------ Records for processing

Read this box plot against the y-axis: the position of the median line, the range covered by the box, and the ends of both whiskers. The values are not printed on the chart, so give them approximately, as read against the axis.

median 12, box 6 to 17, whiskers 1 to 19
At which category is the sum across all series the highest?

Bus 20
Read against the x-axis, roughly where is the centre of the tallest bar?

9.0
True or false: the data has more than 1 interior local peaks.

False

------------
------ Records for processing

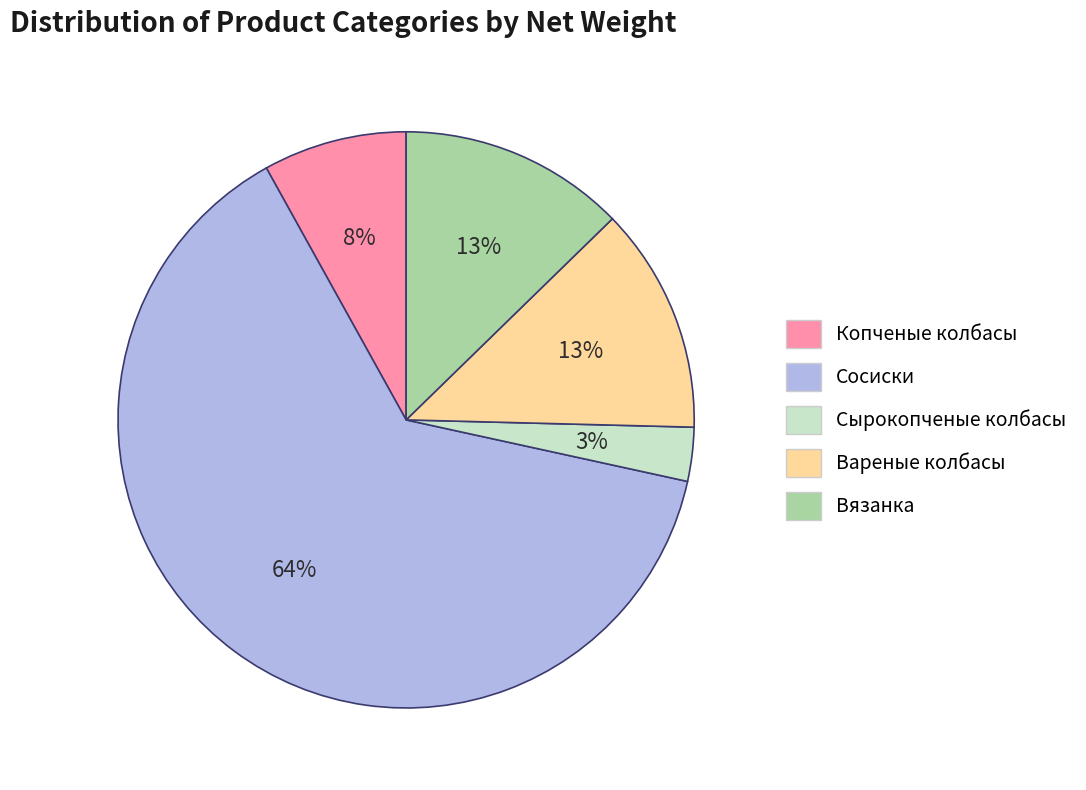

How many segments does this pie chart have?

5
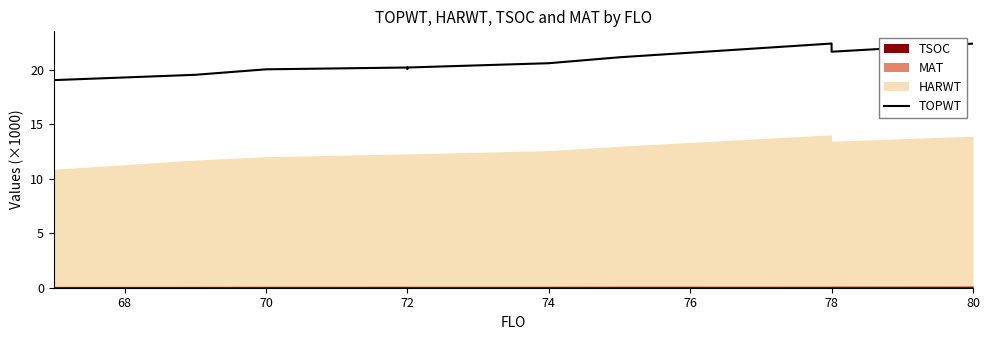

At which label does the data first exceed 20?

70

------------

--- Aim of the task ---
Count the lines of the data above that contain the string "axis", treating uppercase and lowercase letters as different, and reply with the number only.

--- Reply to the exercise ---
2